- [Problem 1] In the forum thread on keeping horses outside versus stalled, reproduce the stretch from "## Incitatus32 (Jan" through "for special cases." word for word.
- [Problem 2] Write what follows the last sentence of the forum thread on keeping horses outside versus stalled.

- [Supplied passage]

== == ==

# 24/7 outside vs stalled



## DancingArabian (Jul 15, 2011)

I prefer my horse outside 24/7/365 but he does not share my opinion.

I think horse owners need to keep an open mind and do what's best for their horse. My horse does not like nor want to be out in the rain or snow and would prefer to stay in - even if he's the only horse in the barn. He's made his preference clear so I oblige it.
_Posted via Mobile Device_


----------



## Incitatus32 (Jan 5, 2013)

^This. Be aware of what your horse wants/likes. My gelding LOATHES a stall. He will tear down the barn to get out of one. So we threw him out in a field 24/7 365. Most of the horses where I board at are out 24/7, and IME most don't want to come in after they've had a taste. I agree that it's more healthy and IMO makes saner, happier horses. So I think it's best to leave the stall for special cases.


----------



## TXhorseman (May 29, 2014)

I think most horses prefer to be outside and with other horses. However, some horses who have always been kept in a stall may have come to feel more secure there.

I knew one woman who had always kept her horse in a stall until her husband said they could no longer afford to do so. She found a friend who let her keep her mare in a field with the other woman's gelding. The next time I saw this woman, she mentioned how her horse's hair no longer had its former luster, and how part of her mane had been rubbed (or chewed) off. I asked, "But is she happy?" The woman replied: "Oh, Yeah."

== == ==

- [Information provided]
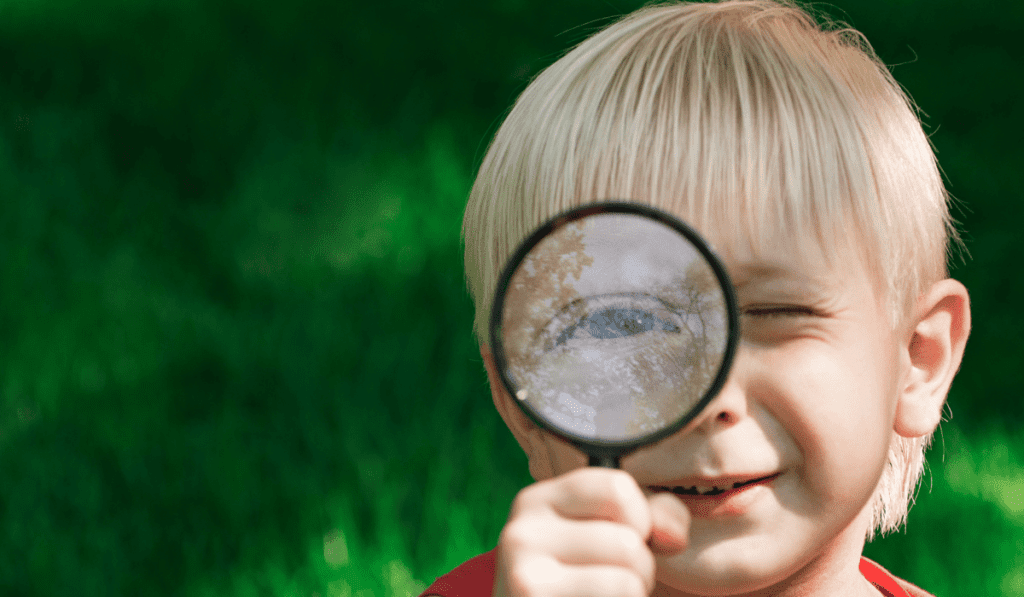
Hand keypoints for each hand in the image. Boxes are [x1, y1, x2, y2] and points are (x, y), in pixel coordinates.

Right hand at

== == ==

- [Response area 1]
## Incitatus32 (Jan 5, 2013)

^This. Be aware of what your horse wants/likes. My gelding LOATHES a stall. He will tear down the barn to get out of one. So we threw him out in a field 24/7 365. Most of the horses where I board at are out 24/7, and IME most don't want to come in after they've had a taste. I agree that it's more healthy and IMO makes saner, happier horses. So I think it's best to leave the stall for special cases.

- [Response area 2]
This woman went on to describe something else, however. There was a barn in the field which remained open. In bad weather such as a heavy rain, the gelding would remain outside while this woman's horse took shelter in the barn. The woman said her friend laughingly referred to her mare as "your sissy horse." The woman responded: "My smart horse."


----------



## frlsgirl (Aug 6, 2013)

Mine is on 24/7 pasture board. She does have a run in shelter which she shares with a TB, a mini and a donkey. She loves it. I have the option to put her in a stall for a day or so if needed. Recently, I put her in a stall for an hour as I was waiting for the vet to arrive. At first she seemed excited, sniffed everything, looked out the window...but after 20 minutes she was bored and ready to go back out.


----------



## Roman (Jun 13, 2014)

Mine is out 24/7 year round. He gets hay in the winter because of snow but he has two pastures to graze in (except when we're letting one grow) and access to the woods if we let them into the other pasture. Sometimes we let him and the cows graze in the big hay field during calving season or before it gets really cold.  Mine has access to the shed which is pretty big but sometimes he'll stand out in the rain or in a blizzard when there's plenty of room in the shed, like he'll stand right outside it in the snow. Lol
_Posted via Mobile Device_


----------



## Cynical25 (Mar 7, 2013)

I've never experienced a problem with stalled horses, even during many years at large show training barns of up to 150 stalls - if properly managed, most stalled horses will fare absolutely fine. If improperly managed, even horses turned out 24/7 can experience issues. There is no one best option across the board, it has to be what's best for the individual horse.

When I bought my horse, I boarded him in a paddock w/3 sided shed so his 20 month old body had the option for constant movement. He was MISERABLE when fly season hit, covered in welts, blisters, and rubbing himself raw from itching no matter what fly control methods I tried, even though the other paddocked horses were fine. Once it hit 100°F, he also started with excessive sweating and a constantly elevated respiration rate, so I moved him to stall board. A year and a half later, he still gets turned out 16 hours a day in the Texas summer, but spends the hottest part of each day in a stall under a fan. He's happy as a clam and super healthy! During the winter, he's in the barn if it's below 30°F (a rarity in Dallas) or raining/snowing/muddy/icy, but otherwise turned out and still happy as can be.


----------



## CowboyBob (Feb 11, 2013)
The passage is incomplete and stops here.